TASK DIRECTIONS: Find every line below with the word "اعرض" in it, and copy each one.

(Collected data)

※

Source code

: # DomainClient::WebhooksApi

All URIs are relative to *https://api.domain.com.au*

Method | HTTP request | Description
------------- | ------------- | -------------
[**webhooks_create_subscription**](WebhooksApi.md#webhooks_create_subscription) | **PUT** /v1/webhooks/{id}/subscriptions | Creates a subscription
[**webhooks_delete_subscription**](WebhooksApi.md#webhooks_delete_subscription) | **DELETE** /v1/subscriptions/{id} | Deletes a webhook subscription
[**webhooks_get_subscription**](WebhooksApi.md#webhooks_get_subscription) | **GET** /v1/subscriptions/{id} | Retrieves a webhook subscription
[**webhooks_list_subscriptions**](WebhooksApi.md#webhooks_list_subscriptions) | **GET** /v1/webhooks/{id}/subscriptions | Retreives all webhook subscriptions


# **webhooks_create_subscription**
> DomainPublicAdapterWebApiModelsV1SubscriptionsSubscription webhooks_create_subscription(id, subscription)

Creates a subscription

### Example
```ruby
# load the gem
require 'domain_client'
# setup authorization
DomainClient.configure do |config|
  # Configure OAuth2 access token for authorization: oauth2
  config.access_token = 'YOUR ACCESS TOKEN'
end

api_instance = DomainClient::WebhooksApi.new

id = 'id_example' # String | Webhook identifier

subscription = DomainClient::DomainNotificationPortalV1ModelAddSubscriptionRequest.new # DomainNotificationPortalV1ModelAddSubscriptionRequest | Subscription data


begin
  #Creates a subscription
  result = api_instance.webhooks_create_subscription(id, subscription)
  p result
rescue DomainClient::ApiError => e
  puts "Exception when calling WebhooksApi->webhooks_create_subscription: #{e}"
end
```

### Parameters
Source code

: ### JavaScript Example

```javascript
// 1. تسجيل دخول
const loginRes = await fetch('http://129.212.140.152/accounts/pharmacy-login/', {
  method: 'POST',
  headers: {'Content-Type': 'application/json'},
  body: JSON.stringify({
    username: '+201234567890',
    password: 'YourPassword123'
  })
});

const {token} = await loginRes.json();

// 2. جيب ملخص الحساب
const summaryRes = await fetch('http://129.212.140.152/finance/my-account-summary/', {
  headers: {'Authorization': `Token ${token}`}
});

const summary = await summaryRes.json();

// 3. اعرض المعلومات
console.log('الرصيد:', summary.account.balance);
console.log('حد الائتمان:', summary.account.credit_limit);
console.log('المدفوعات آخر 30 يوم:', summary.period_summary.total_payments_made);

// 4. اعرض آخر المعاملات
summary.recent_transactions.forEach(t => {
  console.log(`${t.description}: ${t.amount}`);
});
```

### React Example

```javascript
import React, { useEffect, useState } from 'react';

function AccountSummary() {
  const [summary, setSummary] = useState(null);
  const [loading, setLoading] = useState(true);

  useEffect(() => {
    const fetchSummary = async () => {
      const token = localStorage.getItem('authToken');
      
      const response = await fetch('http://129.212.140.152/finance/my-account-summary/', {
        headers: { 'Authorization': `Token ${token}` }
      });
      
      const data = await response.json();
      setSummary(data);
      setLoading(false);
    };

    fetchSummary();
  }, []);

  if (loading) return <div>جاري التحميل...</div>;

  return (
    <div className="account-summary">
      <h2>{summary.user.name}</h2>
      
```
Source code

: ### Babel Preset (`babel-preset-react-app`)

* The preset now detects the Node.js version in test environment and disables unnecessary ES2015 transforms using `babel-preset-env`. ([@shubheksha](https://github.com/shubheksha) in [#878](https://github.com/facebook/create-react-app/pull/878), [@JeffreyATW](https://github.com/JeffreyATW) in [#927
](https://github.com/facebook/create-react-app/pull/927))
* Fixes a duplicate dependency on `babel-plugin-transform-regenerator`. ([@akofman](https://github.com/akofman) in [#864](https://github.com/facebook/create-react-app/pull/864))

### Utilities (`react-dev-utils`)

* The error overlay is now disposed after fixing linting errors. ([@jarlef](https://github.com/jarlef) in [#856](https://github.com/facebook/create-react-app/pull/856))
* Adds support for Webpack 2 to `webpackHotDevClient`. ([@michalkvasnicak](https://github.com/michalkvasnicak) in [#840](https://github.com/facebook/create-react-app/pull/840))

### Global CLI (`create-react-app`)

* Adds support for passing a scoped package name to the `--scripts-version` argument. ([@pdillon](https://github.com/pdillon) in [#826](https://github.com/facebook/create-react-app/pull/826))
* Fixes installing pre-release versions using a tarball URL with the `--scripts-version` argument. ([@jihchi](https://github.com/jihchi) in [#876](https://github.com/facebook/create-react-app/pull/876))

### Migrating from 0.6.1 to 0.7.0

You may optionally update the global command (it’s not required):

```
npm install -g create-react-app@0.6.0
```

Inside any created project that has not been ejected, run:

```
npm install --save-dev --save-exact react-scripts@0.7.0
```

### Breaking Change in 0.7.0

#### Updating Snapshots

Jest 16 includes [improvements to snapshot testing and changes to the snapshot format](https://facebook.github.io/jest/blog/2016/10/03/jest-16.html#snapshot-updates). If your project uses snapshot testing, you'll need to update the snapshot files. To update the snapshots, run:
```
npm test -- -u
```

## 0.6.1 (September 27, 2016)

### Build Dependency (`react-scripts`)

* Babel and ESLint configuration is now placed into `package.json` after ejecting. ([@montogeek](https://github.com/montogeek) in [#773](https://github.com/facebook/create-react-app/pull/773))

※

RESPONSE TO THE EXERCISE:
// 3. اعرض المعلومات
// 4. اعرض آخر المعاملات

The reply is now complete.